There is little doubt that the misery experienced by the people as evidenced by the standing of India in development indices and happiness indices which are amongst the worst in the world.  There is widespread anarchy, and top ministers and members of the ruling party have used the most derogatory terms for minorities and goaded people to kill them. The HM referred to people as “termites”.  These above are encouraged top down by corporate controlled media as well as the ruling parties.  The so-called opposition parties, being part of the same game do not dare to raise their voices, for when the tables turn, they would be doing the same.

Lok Raj Sangathan notes with great alarm the desperate situation the country is facing.  In the last 74 years the tryst with destiny has meant for the bulk of the population a grim present and a dark future.  A small fraction of the population has benefited immensely and has reached a very high standard of living and has enormous wealth in India as well as in foreign banks. It is erroneous to think that things do not work in India.  They work very well for this empowered section.  A huge contradiction is developing and growing between the section that has nothing and another that is growing richer and more powerful, which is becoming more violent by the day to keep its pole position in society.  This contradiction is playing itself out in every sphere of life in the country, from the physical condition of the country to the health, mental and physical condition of the population, to the economy and the polity.

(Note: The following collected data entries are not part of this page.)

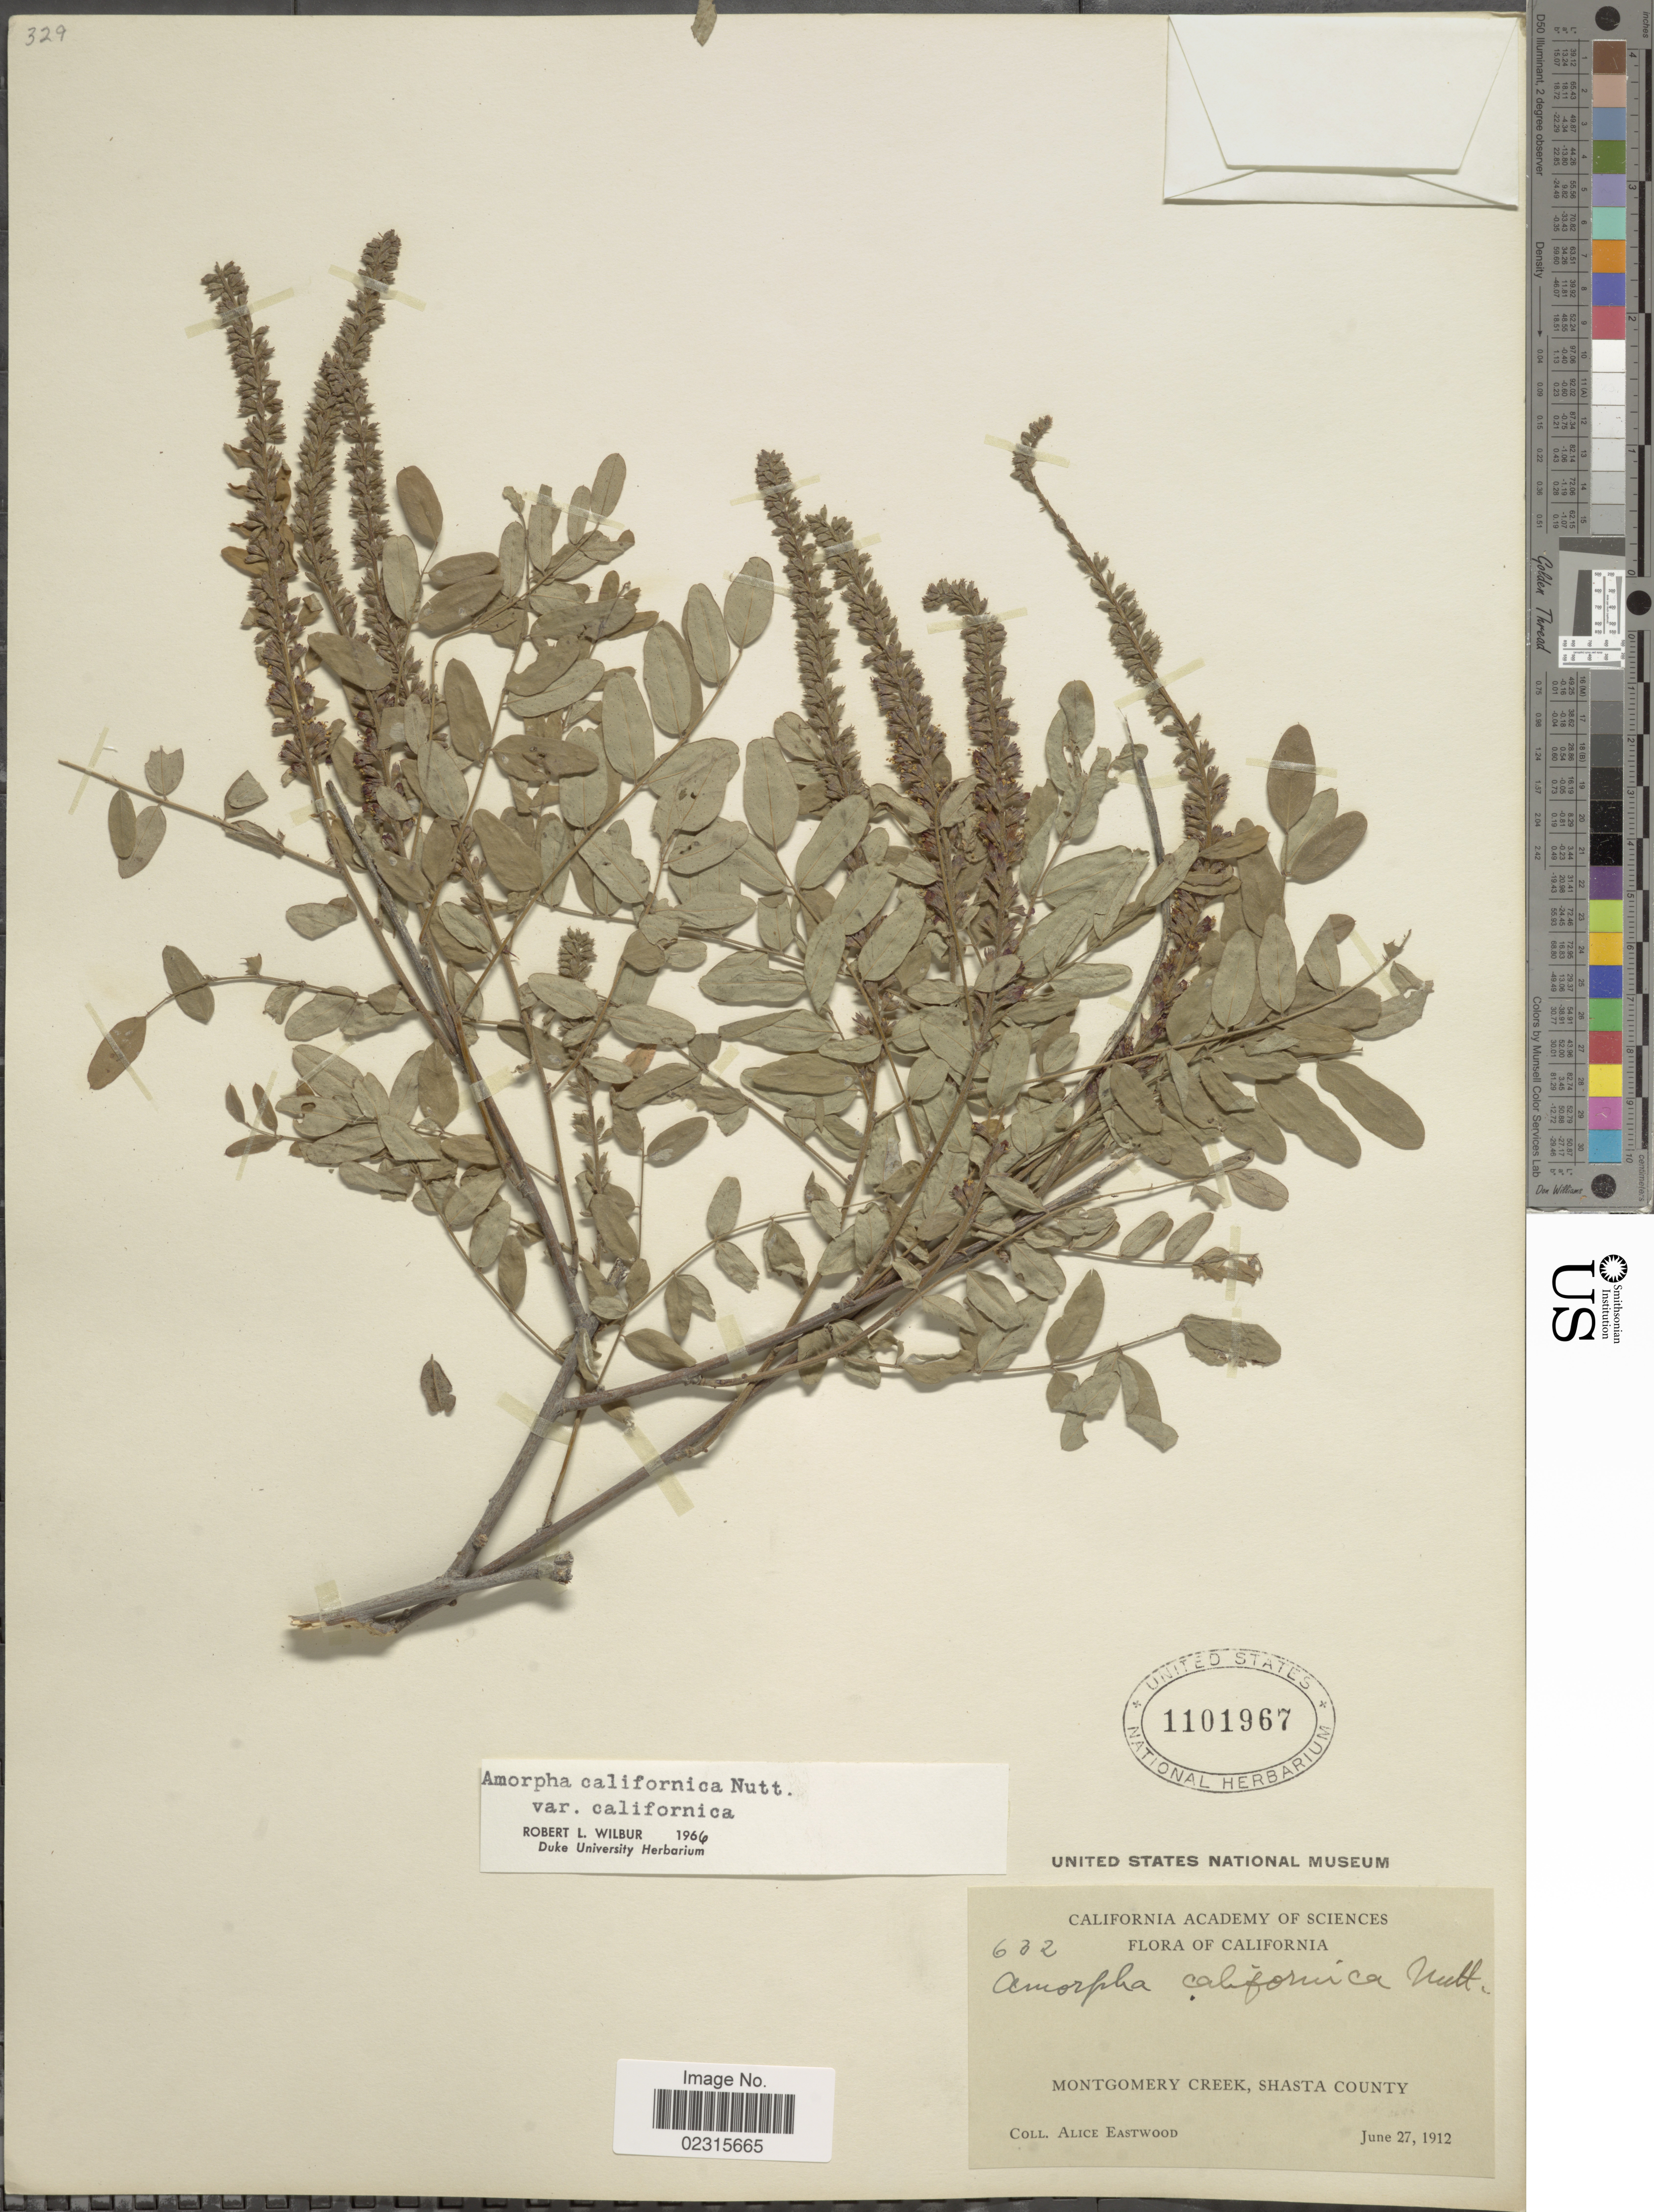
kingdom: Plantae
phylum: Tracheophyta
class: Magnoliopsida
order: Fabales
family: Fabaceae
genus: Amorpha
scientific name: Amorpha californica var. californica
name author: Nutt.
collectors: A. Eastwood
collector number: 632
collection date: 1912-06-27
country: United States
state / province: California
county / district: Shasta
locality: Montogomery Creek, Shasta County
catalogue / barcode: US 1101967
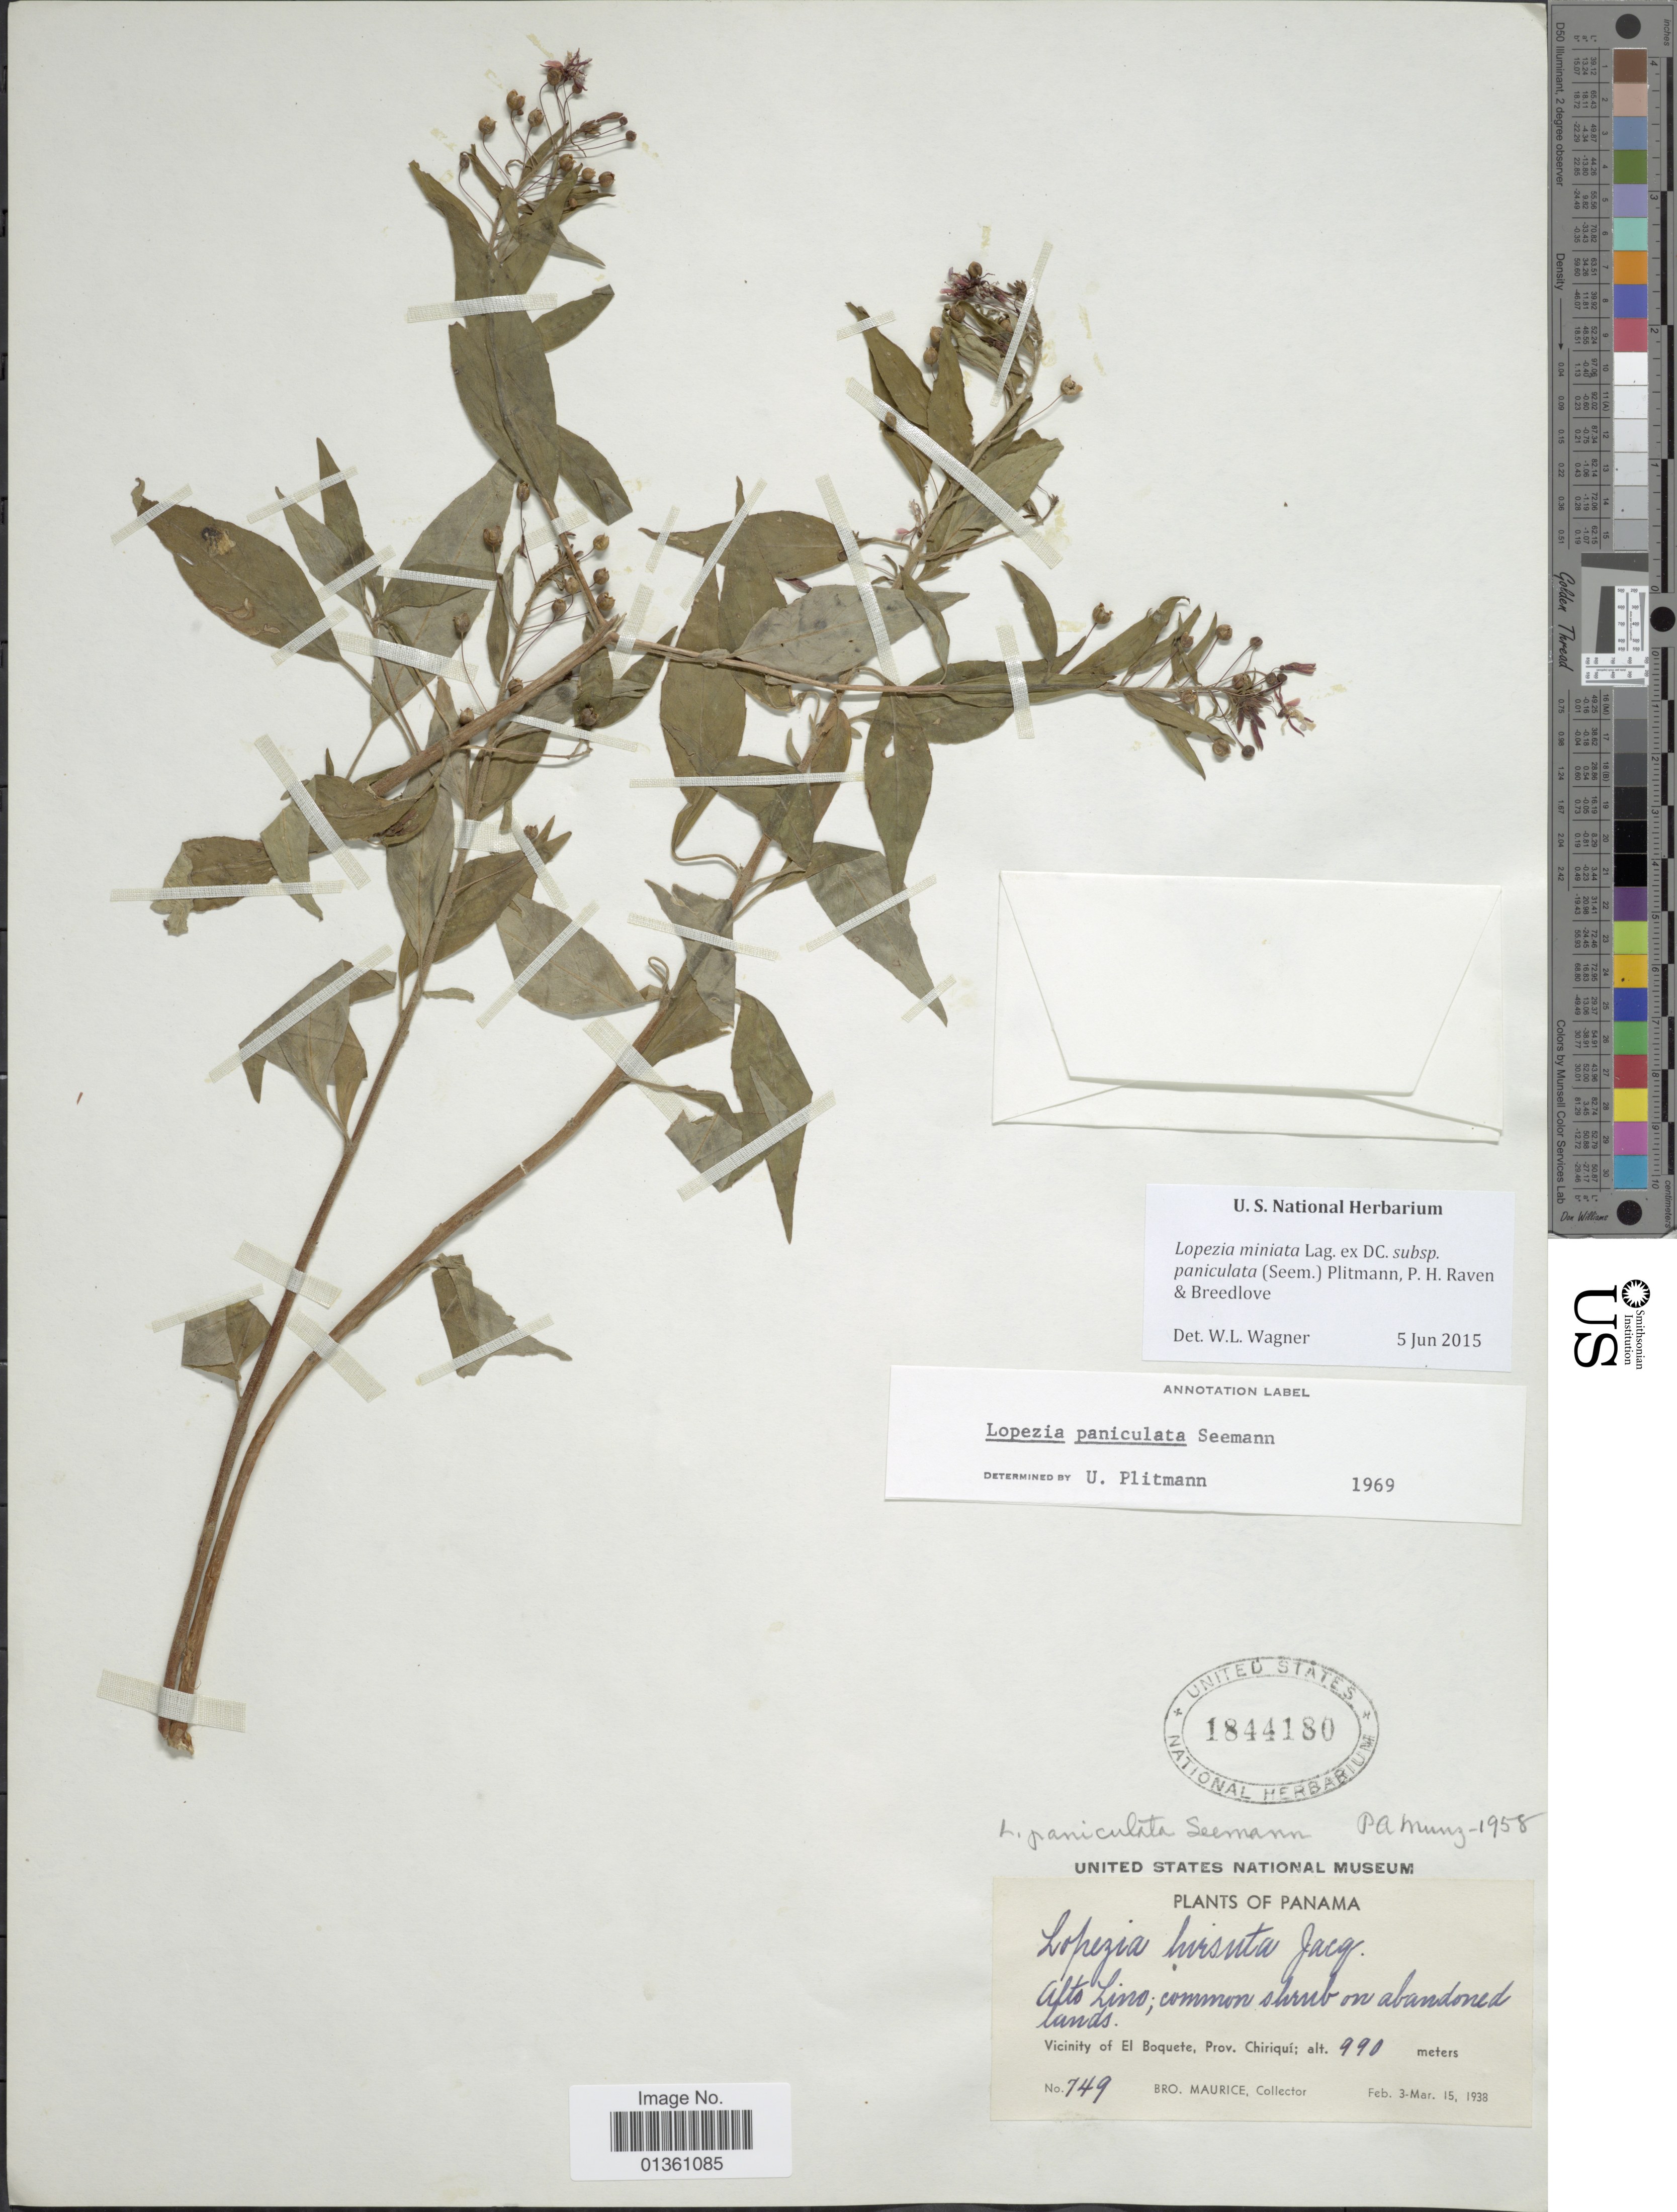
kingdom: Plantae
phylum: Tracheophyta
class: Magnoliopsida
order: Myrtales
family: Onagraceae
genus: Lopezia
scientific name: Lopezia miniata subsp. paniculata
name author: (Seem.) Plitmann et al.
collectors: B. Maurice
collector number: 749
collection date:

A disastrous cataclysm awaits the people of India until something is drastically done. We believe that this can be done if all the people who care about the future and wellbeing of the vast majority come together and try to secure it for one and all.  It must come from discarding the prejudices of the past, and to restore order.  A new beginning based on the principle that the well-being of one is guaranteed only by the well-being of all.  A broad discussion and mobilisation must begin.

One of the important factors which Lok Raj Sangathan emphasises time and again is that it is high time that we, the people, seize control of our destiny. At this time, we, the people neither have the political power, nor can we hold those who rule supposedly in our name accountable. Wresting sovereignty from those who rule over us on behalf of the super-rich and vesting it in the vast majority of the toiling people is key.  Currently, the scorecard of India as it enters the 75th is a dismal one.  The times are calling for a new tomorrow, based on true democracy, the political empowerment of the people and an equitable economic order.